Tuesday, May 26, 2009

Dracula: The Student Film

I recently rewatched Tod Browning's Dracula, and was displeased to find that it really isn't all that. It's slow. It's silly. It's not really scary, even, I'm guessing, by 1930's standards. I know there are stories of women fainting in the aisles, but I have to assume that such stories are apocryphal. Compare this 1931 adaptation of Bram Stoker's novel to F.W. Murnau's Nosferatu (1922). The latter holds up infinitely better, is far more vibrant a film, and is as scary as ever. Bela Lugosi's Dracula is elegant, iconic, and sexy in a Eurotrashy way, but Max Schreck's Count Orlok (Dracula) is purely horrifying.
I digress. Back to Bela...
I shall forever love Tod Browning for the film he made after this one: Freaks. And I will give credit where it's due; Browning creates some wonderful images -- classic, even. Much of this certainly must be due to the work of cinematographer Karl Freund, a German who shot Leni Reifenstahl's Tiefland, Murnau's The Last Laugh, and a little Fritz Lang flick called Metropolis -- ever heard of it? Perplexingly, he ended his career shooting episodes of I Love Lucy. That's right: the man who captured Metropolis also shot I Love Lucy. That's one of my favorite tidbits of film history.

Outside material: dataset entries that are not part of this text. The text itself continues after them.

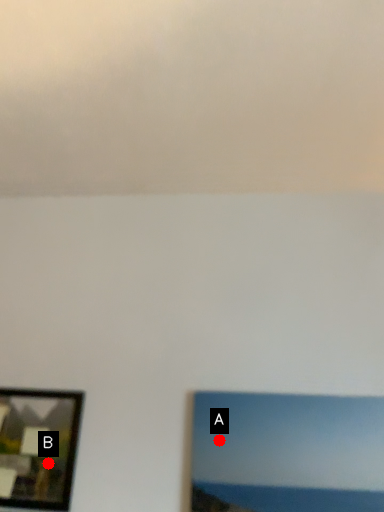
Question: Two points are circled on the image, labeled by A and B beside each circle. Which point is closer to the camera taking this photo?

Choices:
 (A) A is closer
 (B) B is closer

Answer: (A)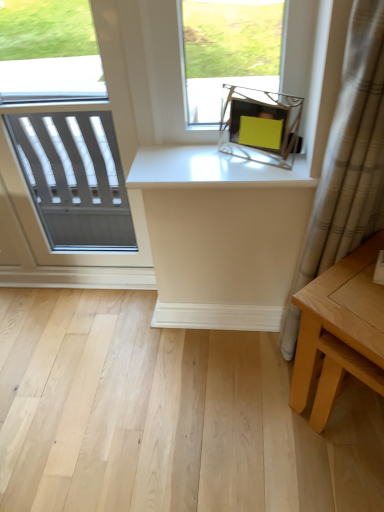
Question: Is white textured window at left to the right of white glossy counter top at upper center from the viewer's perspective?

Choices:
 (A) yes
 (B) no

Answer: (B)

Question: Does white textured window at left touch white glossy counter top at upper center?

Choices:
 (A) no
 (B) yes

Answer: (A)

Question: From the image's perspective, is white textured window at left below white glossy counter top at upper center?

Choices:
 (A) yes
 (B) no

Answer: (B)

Question: Is white textured window at left positioned far away from white glossy counter top at upper center?

Choices:
 (A) no
 (B) yes

Answer: (A)

Question: Considering the relative sizes of white textured window at left and white glossy counter top at upper center in the image provided, is white textured window at left shorter than white glossy counter top at upper center?

Choices:
 (A) yes
 (B) no

Answer: (B)

Question: Could you tell me if white textured window at left is facing white glossy counter top at upper center?

Choices:
 (A) no
 (B) yes

Answer: (A)

Question: Does white glossy counter top at upper center appear on the left side of white textured window at left?

Choices:
 (A) yes
 (B) no

Answer: (B)

Question: From the image's perspective, does white glossy counter top at upper center appear lower than white textured window at left?

Choices:
 (A) no
 (B) yes

Answer: (B)

Question: From a real-world perspective, is white glossy counter top at upper center on white textured window at left?

Choices:
 (A) yes
 (B) no

Answer: (A)

Question: Can you confirm if white glossy counter top at upper center is bigger than white textured window at left?

Choices:
 (A) no
 (B) yes

Answer: (A)

Question: Is white glossy counter top at upper center next to white textured window at left and touching it?

Choices:
 (A) yes
 (B) no

Answer: (B)

Question: Is white glossy counter top at upper center outside of white textured window at left?

Choices:
 (A) yes
 (B) no

Answer: (A)

Question: Is there a large distance between beige textured curtain at right and light brown wooden table at lower right?

Choices:
 (A) yes
 (B) no

Answer: (B)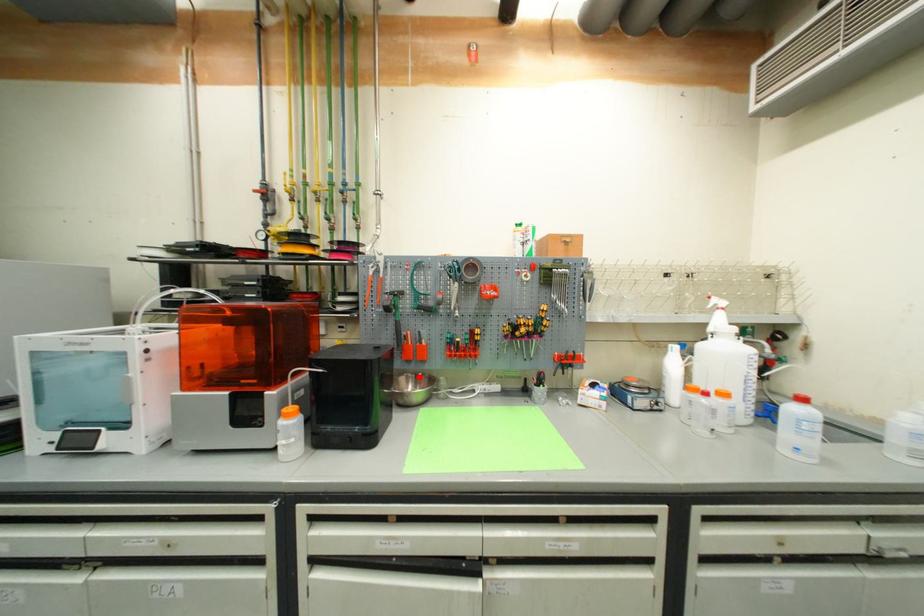
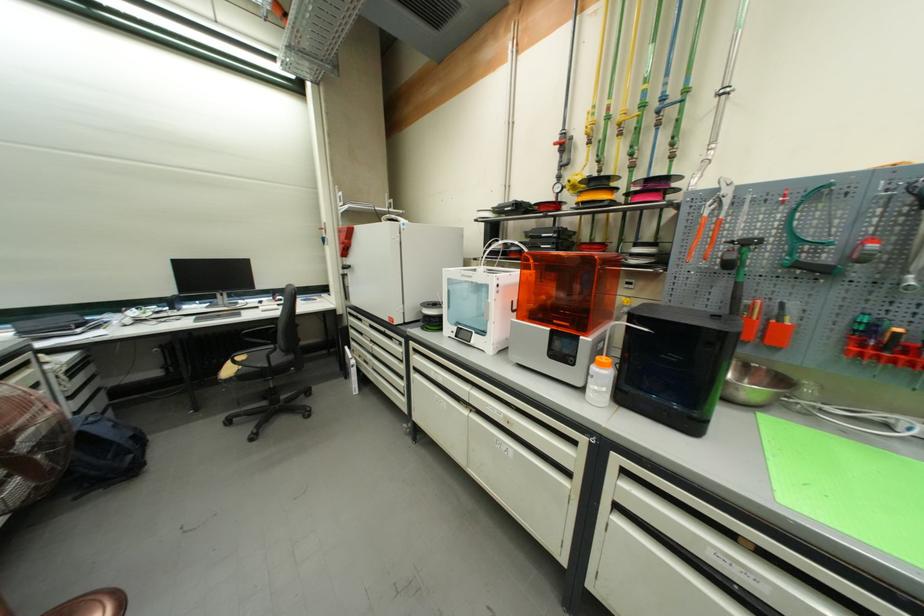
In the second image, find the point that corresponds to the highlighted location in the first image.

(745, 363)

Freund later directed the original version of The Mummy (also a disappointment), and is widely known to have co-directed Dracula. So why, in the hands of this master, did I see the following frame when I watched Dracula?What the hell is that slab of paper? Obviously, it's serving to shape the light, right? But it serves no narrative function, I assure you, and I didn't see it in subsequent shots. I've never seen such an obvious blunder in a studio film. Freund let me down. Tod Browing let me down. Bela Lugosi... is dead.